I lift my head up and place my hand under my chin. I am truly bemused now. "And what is it that I am doing, exactly?"

"You are conducting an experiment in neuro linguistics," she answers calmly. "I am your test subject."

My heart stills for a second. A multitude of thoughts stop dead in their tracks. Goodness, I did not expect this. How did she know?

She smiles at me. Her eyes sparkling.

"Myka, I—" I start.

"I'll allow it," she cuts me, "but you have to promise you'll never use it against me."

I promise, I think to myself but don't speak it. How did you know? How long have you known? Why are you letting me? How can you be so trusting? All pass through my mind, unspoken.

"Promise me, Helena," she looks into my eyes, "no matter what happens between us, you'll never use it against me."

Her words, tone and eyes are so honest. Their combination causes a catastrophic failure to the part in me that separates the stream of my consciousness from my mouth, "God, I love you for knowing," I utter, then blush profusely, "and I promise I will never use it against you."

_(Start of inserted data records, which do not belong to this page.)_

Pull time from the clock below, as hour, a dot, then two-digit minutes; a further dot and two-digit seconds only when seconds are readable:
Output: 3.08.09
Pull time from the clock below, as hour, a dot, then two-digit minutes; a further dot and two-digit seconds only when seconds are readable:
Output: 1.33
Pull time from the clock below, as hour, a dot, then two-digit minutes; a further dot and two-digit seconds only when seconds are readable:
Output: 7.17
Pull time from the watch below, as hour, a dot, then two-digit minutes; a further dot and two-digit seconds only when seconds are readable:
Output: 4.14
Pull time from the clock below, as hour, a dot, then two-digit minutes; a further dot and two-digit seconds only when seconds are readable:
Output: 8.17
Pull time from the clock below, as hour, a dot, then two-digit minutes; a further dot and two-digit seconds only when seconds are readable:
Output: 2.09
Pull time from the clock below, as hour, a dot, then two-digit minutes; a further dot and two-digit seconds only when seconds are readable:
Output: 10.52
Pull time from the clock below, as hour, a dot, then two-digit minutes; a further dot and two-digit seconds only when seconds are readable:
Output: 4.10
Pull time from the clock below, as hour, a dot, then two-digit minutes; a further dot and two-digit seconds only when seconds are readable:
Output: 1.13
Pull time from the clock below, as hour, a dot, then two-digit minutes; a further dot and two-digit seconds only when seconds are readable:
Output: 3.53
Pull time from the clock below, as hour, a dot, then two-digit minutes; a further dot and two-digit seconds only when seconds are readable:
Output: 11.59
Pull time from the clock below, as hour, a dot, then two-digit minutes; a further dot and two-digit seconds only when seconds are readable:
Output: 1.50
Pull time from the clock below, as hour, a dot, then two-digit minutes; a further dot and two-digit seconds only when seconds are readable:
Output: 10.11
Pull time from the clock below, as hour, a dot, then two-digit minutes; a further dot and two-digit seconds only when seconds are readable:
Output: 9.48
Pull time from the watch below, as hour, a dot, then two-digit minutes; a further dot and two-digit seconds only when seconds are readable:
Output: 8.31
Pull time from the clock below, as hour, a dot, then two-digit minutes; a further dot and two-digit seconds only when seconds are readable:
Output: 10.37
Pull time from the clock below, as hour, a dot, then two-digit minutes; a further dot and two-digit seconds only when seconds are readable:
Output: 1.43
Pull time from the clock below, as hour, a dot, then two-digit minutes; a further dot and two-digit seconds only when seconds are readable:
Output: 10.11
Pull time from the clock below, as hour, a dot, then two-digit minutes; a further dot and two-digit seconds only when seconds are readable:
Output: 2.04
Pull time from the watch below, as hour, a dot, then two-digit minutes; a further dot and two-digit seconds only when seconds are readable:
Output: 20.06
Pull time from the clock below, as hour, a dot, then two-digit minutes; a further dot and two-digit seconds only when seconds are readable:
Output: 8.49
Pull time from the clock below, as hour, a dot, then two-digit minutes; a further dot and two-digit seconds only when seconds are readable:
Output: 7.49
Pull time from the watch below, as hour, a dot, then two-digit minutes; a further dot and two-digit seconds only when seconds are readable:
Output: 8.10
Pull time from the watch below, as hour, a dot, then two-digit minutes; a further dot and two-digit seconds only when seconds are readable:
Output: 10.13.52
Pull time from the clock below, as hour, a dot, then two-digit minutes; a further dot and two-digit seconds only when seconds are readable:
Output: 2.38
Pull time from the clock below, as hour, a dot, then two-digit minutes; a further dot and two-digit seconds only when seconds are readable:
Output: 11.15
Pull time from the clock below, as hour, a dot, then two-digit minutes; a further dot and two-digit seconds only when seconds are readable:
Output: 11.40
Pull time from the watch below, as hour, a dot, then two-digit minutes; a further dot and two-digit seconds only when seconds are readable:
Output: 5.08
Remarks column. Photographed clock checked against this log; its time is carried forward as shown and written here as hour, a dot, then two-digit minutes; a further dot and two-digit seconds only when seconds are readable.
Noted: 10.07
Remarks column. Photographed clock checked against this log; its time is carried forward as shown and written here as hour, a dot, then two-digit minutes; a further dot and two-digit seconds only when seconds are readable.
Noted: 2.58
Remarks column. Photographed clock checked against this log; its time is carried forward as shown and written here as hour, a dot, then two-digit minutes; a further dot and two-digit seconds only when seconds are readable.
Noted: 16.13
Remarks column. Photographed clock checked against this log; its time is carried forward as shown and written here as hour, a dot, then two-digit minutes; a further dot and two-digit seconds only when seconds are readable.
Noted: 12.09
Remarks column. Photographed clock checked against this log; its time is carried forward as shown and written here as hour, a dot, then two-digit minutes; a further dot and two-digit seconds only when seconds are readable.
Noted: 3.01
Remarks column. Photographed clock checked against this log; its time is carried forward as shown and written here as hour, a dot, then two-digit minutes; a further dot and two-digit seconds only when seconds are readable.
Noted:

She cradles my cheek in the palm of her hand and rises to kiss me.

We turn onto a main road, a green sign marks that we are closing in on Bath. Daylight wanes behind clouded skies, and the grey skies that frame glistening hilltops slowly adopt pink hues of an early autumn evening.

Although I am fascinated by the landscape around me, I still cannot help but think of my darling Myka, my anchor and earth that ground me, the air and water that fill me, the fire that keeps me warm. So elemental, my Myka, and I stifle a giggle at my grandiose, classic-romantic train of thought.

"Softie", I mumble to myself, under a smile.

"Hmmm?" she turns her head to face me.

"My train of thought. If anyone were to know it, they'll think I'm a softie."

"Of all the adjectives I could choose to describe you, Helena, 'softie' is on my top ten," she smirks.

"If only you knew, darling," I say, hushed.

"Any reason I shouldn't?" she asks, but her attention is elsewhere. She's turning off the main road and back onto a lane, narrower than before.

"Later," I say. "I must allow you to focus on driving."

Her smile widens. "That's funny, Helena."

"What is?" I ask as she turns the car onto a gravel road cutting through a wide stately garden.

"That you let me to focus on driving when the driving is done." she says and pulls the car to a halt. She leans over and kisses me lightly on the cheek. "I do need to concentrate, though. That parking lot," she gestures to a dimly lit car park up the path, "is a far too small for this SUV, so I need all the focus and skill I can muster to not crash anything."

I lean back, into the car door, and raise both my hands up in submission. "Quiet as a church mouse".

She straightens her back as she puts the car in reverse. She turns in her seat, initially to the wrong side, and curses under her breath. She then turns back to the wheel, bracer her right arm across it and faces left, extending her form and turning it almost 180 degrees, so that her left shoulder is pushing against the headrest.

The contour of her body is stunning. Lithe and flexible as it ever were. I trace a long line from her forehead to her feet with my relentless stare: it starts at the top of her stern profile and high forehead that curves to a furrowed brow (in concentration). It continues across her cheekbone and drops over her clenched jaw, down her neck, as is slopes downwards and splits to shape a shoulder on one branch and pours into the expanse of her chest – rising and falling quickly as she scouts for a spot to park.

The line disappears into her v-neck, but I cannot stop there, because I can see beyond what she wears, I know her body by heart: past her chest, the line continues between her breasts to a sternum that would be slightly prominent as she is now holding her breath. It would slide down to her abdomen and down still over her thighs, quads tightly contracted to support her weight in this impossibly tense position.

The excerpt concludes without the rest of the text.